Driving a Prius is easy. Handling is easy if not nimble at slow speeds, and the brakes are sensitive while being stacked with electronic capabilities for safety. The ride feels stiff over jagged slow bumps but smooth in most situation. Interior noise is surprisingly high despite increased sound insulation. Many owners might not notice, but others will.
In the back seats, there's 36 inches of legroom, not great for a midsize car, though we view the Prius as a compact car, and the 60/40 split rear seats have a folding center armrest with two cupholders, for when there's not a third passenger back there.
Cargo space is generous with nearly 40 cubic feet of capacity when the back seats are dropped flat, and the big liftgate makes loading easy.
Prius comes loaded with technology.
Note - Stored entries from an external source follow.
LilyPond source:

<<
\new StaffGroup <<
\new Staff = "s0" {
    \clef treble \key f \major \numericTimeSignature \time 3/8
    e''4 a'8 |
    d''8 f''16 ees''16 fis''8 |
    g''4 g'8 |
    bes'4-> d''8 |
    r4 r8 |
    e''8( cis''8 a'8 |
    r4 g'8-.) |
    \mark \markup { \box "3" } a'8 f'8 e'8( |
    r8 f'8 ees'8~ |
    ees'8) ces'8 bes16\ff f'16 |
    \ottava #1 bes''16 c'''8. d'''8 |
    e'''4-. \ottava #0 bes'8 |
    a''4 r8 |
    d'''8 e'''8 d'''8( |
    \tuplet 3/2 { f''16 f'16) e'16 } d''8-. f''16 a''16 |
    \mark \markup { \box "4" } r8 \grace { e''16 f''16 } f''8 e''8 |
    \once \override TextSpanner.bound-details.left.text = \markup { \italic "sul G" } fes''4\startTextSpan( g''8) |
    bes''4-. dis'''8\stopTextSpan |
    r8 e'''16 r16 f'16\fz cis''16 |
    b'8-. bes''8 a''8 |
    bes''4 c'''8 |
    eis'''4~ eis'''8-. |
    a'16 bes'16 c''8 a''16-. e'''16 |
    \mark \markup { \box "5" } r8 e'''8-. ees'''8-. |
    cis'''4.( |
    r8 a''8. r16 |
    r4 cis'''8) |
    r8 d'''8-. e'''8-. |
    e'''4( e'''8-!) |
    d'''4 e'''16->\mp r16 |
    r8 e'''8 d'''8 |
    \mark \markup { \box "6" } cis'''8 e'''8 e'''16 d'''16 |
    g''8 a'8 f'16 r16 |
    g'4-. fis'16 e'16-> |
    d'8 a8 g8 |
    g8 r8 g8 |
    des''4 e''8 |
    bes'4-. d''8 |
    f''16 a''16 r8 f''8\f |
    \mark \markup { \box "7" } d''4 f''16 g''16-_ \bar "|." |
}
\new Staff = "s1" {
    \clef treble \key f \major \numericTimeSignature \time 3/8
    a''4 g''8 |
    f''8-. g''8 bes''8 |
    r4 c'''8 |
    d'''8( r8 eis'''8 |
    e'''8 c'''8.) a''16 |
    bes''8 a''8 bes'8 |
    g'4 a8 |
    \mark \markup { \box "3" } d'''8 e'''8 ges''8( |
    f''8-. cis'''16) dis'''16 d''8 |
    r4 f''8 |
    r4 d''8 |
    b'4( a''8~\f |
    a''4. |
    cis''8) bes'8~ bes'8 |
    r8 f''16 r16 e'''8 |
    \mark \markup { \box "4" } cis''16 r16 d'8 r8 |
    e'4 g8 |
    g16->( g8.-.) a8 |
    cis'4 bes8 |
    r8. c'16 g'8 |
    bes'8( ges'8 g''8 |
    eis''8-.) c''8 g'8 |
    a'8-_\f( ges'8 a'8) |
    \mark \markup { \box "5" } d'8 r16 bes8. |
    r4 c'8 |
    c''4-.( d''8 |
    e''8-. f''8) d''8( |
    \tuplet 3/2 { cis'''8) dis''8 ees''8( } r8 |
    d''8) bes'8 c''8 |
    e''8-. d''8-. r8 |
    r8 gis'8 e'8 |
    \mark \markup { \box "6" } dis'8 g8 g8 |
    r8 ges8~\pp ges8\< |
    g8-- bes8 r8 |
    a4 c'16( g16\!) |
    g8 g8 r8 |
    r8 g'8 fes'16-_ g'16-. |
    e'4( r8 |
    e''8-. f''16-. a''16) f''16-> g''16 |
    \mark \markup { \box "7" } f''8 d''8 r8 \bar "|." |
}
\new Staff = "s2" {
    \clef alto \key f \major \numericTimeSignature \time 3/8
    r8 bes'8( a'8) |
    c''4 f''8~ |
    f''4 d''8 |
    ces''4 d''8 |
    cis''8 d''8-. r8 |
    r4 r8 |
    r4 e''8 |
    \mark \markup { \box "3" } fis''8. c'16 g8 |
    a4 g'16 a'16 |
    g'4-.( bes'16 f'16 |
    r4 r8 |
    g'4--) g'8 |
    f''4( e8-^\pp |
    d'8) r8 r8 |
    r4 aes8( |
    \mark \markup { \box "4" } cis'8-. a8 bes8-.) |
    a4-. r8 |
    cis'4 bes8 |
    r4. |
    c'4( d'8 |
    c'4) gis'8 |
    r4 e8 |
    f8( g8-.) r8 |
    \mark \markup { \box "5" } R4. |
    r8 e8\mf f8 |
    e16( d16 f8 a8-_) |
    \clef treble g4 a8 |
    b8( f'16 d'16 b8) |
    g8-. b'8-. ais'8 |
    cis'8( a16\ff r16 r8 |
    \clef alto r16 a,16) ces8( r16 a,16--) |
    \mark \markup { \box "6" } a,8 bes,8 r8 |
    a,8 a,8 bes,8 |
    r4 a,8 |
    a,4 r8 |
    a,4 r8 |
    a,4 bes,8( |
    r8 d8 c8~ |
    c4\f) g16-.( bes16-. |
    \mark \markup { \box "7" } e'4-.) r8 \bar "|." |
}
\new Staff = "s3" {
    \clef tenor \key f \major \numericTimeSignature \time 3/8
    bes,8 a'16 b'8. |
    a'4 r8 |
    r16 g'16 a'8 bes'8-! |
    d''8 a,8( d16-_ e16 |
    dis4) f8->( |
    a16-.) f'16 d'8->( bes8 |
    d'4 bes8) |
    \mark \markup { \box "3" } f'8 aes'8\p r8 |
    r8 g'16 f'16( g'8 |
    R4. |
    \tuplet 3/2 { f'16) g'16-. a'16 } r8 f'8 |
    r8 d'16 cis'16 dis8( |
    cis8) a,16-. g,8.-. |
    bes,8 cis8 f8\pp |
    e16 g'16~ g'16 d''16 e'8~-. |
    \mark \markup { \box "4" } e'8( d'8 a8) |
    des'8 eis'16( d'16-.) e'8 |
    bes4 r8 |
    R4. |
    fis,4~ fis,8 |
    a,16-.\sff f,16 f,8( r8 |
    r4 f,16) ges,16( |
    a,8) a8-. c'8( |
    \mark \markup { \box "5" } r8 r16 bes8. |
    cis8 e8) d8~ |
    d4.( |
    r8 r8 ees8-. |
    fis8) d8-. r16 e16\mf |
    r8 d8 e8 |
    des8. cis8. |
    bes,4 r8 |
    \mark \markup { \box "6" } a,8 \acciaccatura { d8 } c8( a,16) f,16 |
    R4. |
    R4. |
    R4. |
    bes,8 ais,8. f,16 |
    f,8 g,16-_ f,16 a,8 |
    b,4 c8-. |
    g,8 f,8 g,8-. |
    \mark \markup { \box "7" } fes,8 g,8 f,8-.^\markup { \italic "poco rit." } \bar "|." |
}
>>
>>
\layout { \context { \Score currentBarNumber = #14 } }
The Touch Tracer Display projects information before your eyes, so you can keep them on the road. Input comes from the pilot at the controls on the steering wheel, including not just audio and cruise control, but also climate control and trip computer, with telephone and other controls available. A solar-powered ventilation system is available, with remote pre-cooling to cool the car down to ambient temperature before you climb in on a hot day. There's a warning beep when you're unsteady in your lane; radar cruise control; Intelligent Parking Assist that will parallel park the Prius with no steering or throttle input from the driver; and pre-collision emergency braking to slightly reduce the impact when you don't see an accident coming but the car's radar does.
The Chevrolet Volt feels more like a midsize car and it feels more sophisticated and more upscale than the Prius does. The Prius feels lighter and more refined than the all-electric Nissan Leaf does.